Sticking to our knitting…

images2.jpegOn days like this, it’s hard to know whether to stick with the tried and trued footnoted formula of commenting on the pearls buried in SEC filings or provide some zen-like thoughts. But since most readers — at least those who answered the survey back in January — are already pretty zen-like about the market and there’s more than enough commentary on what happened yesterday all over the web, we’ll stick to our knitting.

As proxy/K season continues, readers have been sending in all sorts of interesting things that they’ve been finding in the filings. One of my favorites — and one that resonates with me as I prepare to hit the non-corporate jet skies for speaking gigs in Orlando and San Jose — is this employment contract filed by Federal Mogul (FDMLQ.OB) last week in its K. For each day that Monsieur J. Brunol works outside of France, he’ll receive a bonus — as much as 50% of his salary, or $164K euros, which seems like a lot of money for doing what most top executives do anyway — spend lots of time in an airplane.

Speaking of airplanes — the corporate jet variety, at least — a reader found Morgan Stanley’s (MS) disclosure on John Mack’s personal jet usage pretty interesting: $321K last year. But that was significantly less than the $401K he spent in 2005 and roughly half of what Phil Purcell spent when he was running the show.

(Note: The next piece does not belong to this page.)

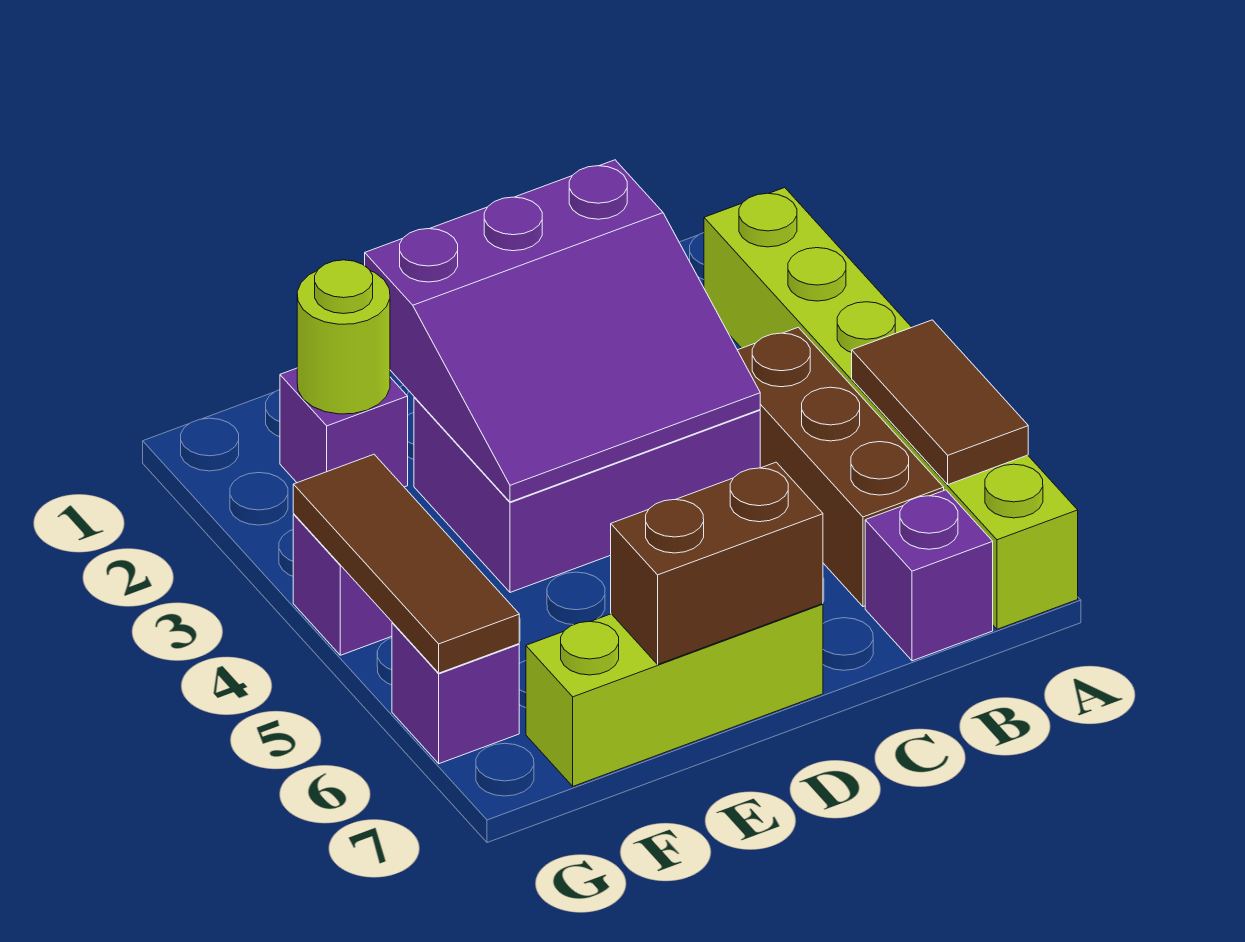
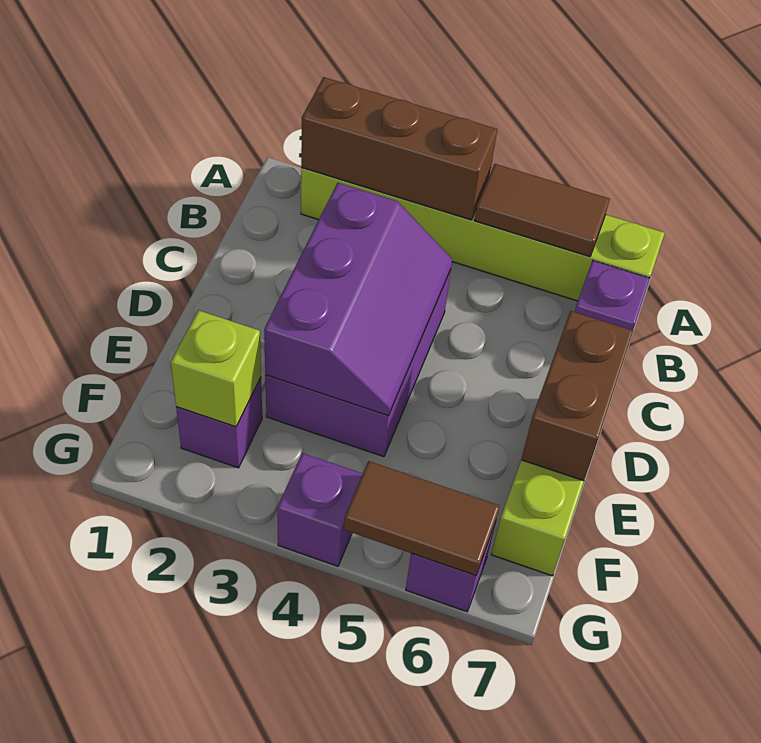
brown 1x3 brick [738,327,944,607] -> brown 1x3 brick moved to [301,77,497,220]
purple 3x3 slope [365,160,760,502] -> purple 2x3 slope [264,183,452,415]
lime 1x1 round brick [297,260,390,414] -> lime 1x1 brick [171,310,261,427]
brown 1x3 tile [293,454,519,673] -> brown 1x2 tile [344,461,500,575]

Finally, there was the amended Q filed by American Dairy (ADY) which had an interesting footnote that a reader thought sounded a bit magical. According to the note, holders of $3 million worth of convertible debt exchanged that for 399,375 shares at $8 a pop last April. But at the time, the stock was trading at around $15, so the reader wonders why the hefty discount? There’s nothing in the filings that provide any additional detail, other than a cryptic reference to “additional convertible debt issued at the parent company level”.